ASSIGNMENT:
Given the records below, pull every line with the word "LIST" into the answer.

##### GIVEN INFORMATION

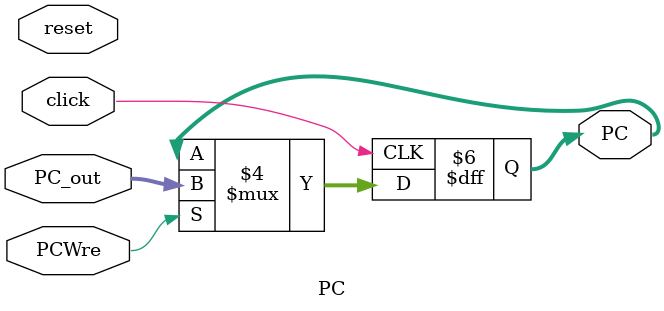
<source format=v>
`timescale 1ns / 1ps
module PC(
    input [31:0] PC_out,
    input click,
    input reset,
    input PCWre,
    output reg[31:0] PC
    );

always@ ( posedge click ) begin
			if (PCWre == 0)
				PC <= PC;
			else
				PC <= PC_out;
end


endmodule

</source>
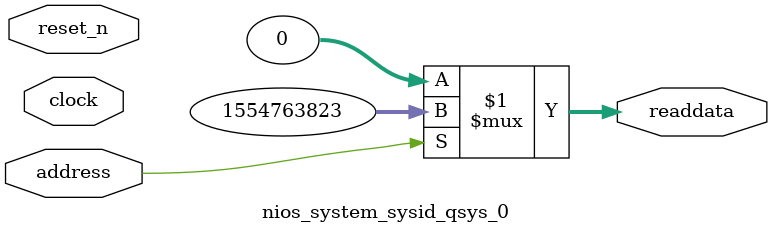
<source format=v>



// synthesis translate_off
`timescale 1ns / 1ps
// synthesis translate_on

// turn off superfluous verilog processor warnings 
// altera message_level Level1 
// altera message_off 10034 10035 10036 10037 10230 10240 10030 

module nios_system_sysid_qsys_0 (
               // inputs:
                address,
                clock,
                reset_n,

               // outputs:
                readdata
             )
;

  output  [ 31: 0] readdata;
  input            address;
  input            clock;
  input            reset_n;

  wire    [ 31: 0] readdata;
  //control_slave, which is an e_avalon_slave
  assign readdata = address ? 1554763823 : 0;

endmodule



</source>
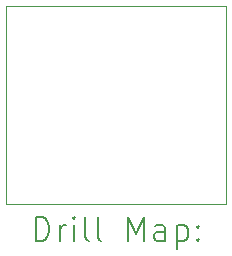
<source format=gbr>
%FSLAX45Y45*%
G04 Gerber Fmt 4.5, Leading zero omitted, Abs format (unit mm)*
G04 Created by KiCad (PCBNEW 6.0.1) date 2022-02-12 22:06:03*
%MOMM*%
%LPD*%
G01*
G04 APERTURE LIST*
%TA.AperFunction,Profile*%
%ADD10C,0.100000*%
%TD*%
%ADD11C,0.200000*%
G04 APERTURE END LIST*
D10*
X15812500Y-9200000D02*
X15812500Y-9405000D01*
X14172500Y-9005000D02*
X15812500Y-9005000D01*
X13952500Y-9005000D02*
X14172500Y-9005000D01*
X13952500Y-9240000D02*
X13952500Y-10670000D01*
X13952500Y-10675000D02*
X14022500Y-10675000D01*
X15627500Y-10675000D02*
X15717500Y-10675000D01*
X15812500Y-9005000D02*
X15812500Y-9200000D01*
X14022500Y-10675000D02*
X14637500Y-10675000D01*
X15812500Y-10070000D02*
X15812500Y-10335000D01*
X13952500Y-10670000D02*
X13952500Y-10675000D01*
X14637500Y-10675000D02*
X15627500Y-10675000D01*
X15812500Y-9405000D02*
X15812500Y-9805000D01*
X15812500Y-9805000D02*
X15812500Y-10070000D01*
X15812500Y-10675000D02*
X15717500Y-10675000D01*
X15812500Y-10335000D02*
X15812500Y-10675000D01*
X13952500Y-9005000D02*
X13952500Y-9240000D01*
D11*
X14205119Y-10990476D02*
X14205119Y-10790476D01*
X14252738Y-10790476D01*
X14281309Y-10800000D01*
X14300357Y-10819048D01*
X14309881Y-10838095D01*
X14319405Y-10876190D01*
X14319405Y-10904762D01*
X14309881Y-10942857D01*
X14300357Y-10961905D01*
X14281309Y-10980952D01*
X14252738Y-10990476D01*
X14205119Y-10990476D01*
X14405119Y-10990476D02*
X14405119Y-10857143D01*
X14405119Y-10895238D02*
X14414643Y-10876190D01*
X14424167Y-10866667D01*
X14443214Y-10857143D01*
X14462262Y-10857143D01*
X14528928Y-10990476D02*
X14528928Y-10857143D01*
X14528928Y-10790476D02*
X14519405Y-10800000D01*
X14528928Y-10809524D01*
X14538452Y-10800000D01*
X14528928Y-10790476D01*
X14528928Y-10809524D01*
X14652738Y-10990476D02*
X14633690Y-10980952D01*
X14624167Y-10961905D01*
X14624167Y-10790476D01*
X14757500Y-10990476D02*
X14738452Y-10980952D01*
X14728928Y-10961905D01*
X14728928Y-10790476D01*
X14986071Y-10990476D02*
X14986071Y-10790476D01*
X15052738Y-10933333D01*
X15119405Y-10790476D01*
X15119405Y-10990476D01*
X15300357Y-10990476D02*
X15300357Y-10885714D01*
X15290833Y-10866667D01*
X15271786Y-10857143D01*
X15233690Y-10857143D01*
X15214643Y-10866667D01*
X15300357Y-10980952D02*
X15281309Y-10990476D01*
X15233690Y-10990476D01*
X15214643Y-10980952D01*
X15205119Y-10961905D01*
X15205119Y-10942857D01*
X15214643Y-10923810D01*
X15233690Y-10914286D01*
X15281309Y-10914286D01*
X15300357Y-10904762D01*
X15395595Y-10857143D02*
X15395595Y-11057143D01*
X15395595Y-10866667D02*
X15414643Y-10857143D01*
X15452738Y-10857143D01*
X15471786Y-10866667D01*
X15481309Y-10876190D01*
X15490833Y-10895238D01*
X15490833Y-10952381D01*
X15481309Y-10971429D01*
X15471786Y-10980952D01*
X15452738Y-10990476D01*
X15414643Y-10990476D01*
X15395595Y-10980952D01*
X15576548Y-10971429D02*
X15586071Y-10980952D01*
X15576548Y-10990476D01*
X15567024Y-10980952D01*
X15576548Y-10971429D01*
X15576548Y-10990476D01*
X15576548Y-10866667D02*
X15586071Y-10876190D01*
X15576548Y-10885714D01*
X15567024Y-10876190D01*
X15576548Y-10866667D01*
X15576548Y-10885714D01*
M02*

</source>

##########

ANSWER SPACE:
G04 APERTURE LIST*
G04 APERTURE END LIST*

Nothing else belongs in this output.